> _Task_
Which lines of the records hold the string "Example"? Report only how many of them there are.

> _Dataset entries_
---*---

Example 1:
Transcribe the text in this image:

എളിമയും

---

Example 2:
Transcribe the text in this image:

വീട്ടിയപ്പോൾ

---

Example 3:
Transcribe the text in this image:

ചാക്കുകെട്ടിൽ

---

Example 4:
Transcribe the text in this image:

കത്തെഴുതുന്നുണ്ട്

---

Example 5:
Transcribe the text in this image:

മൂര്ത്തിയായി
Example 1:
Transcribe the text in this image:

---*---

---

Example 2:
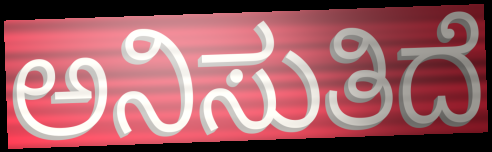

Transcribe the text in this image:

---*---

> _Your response_
7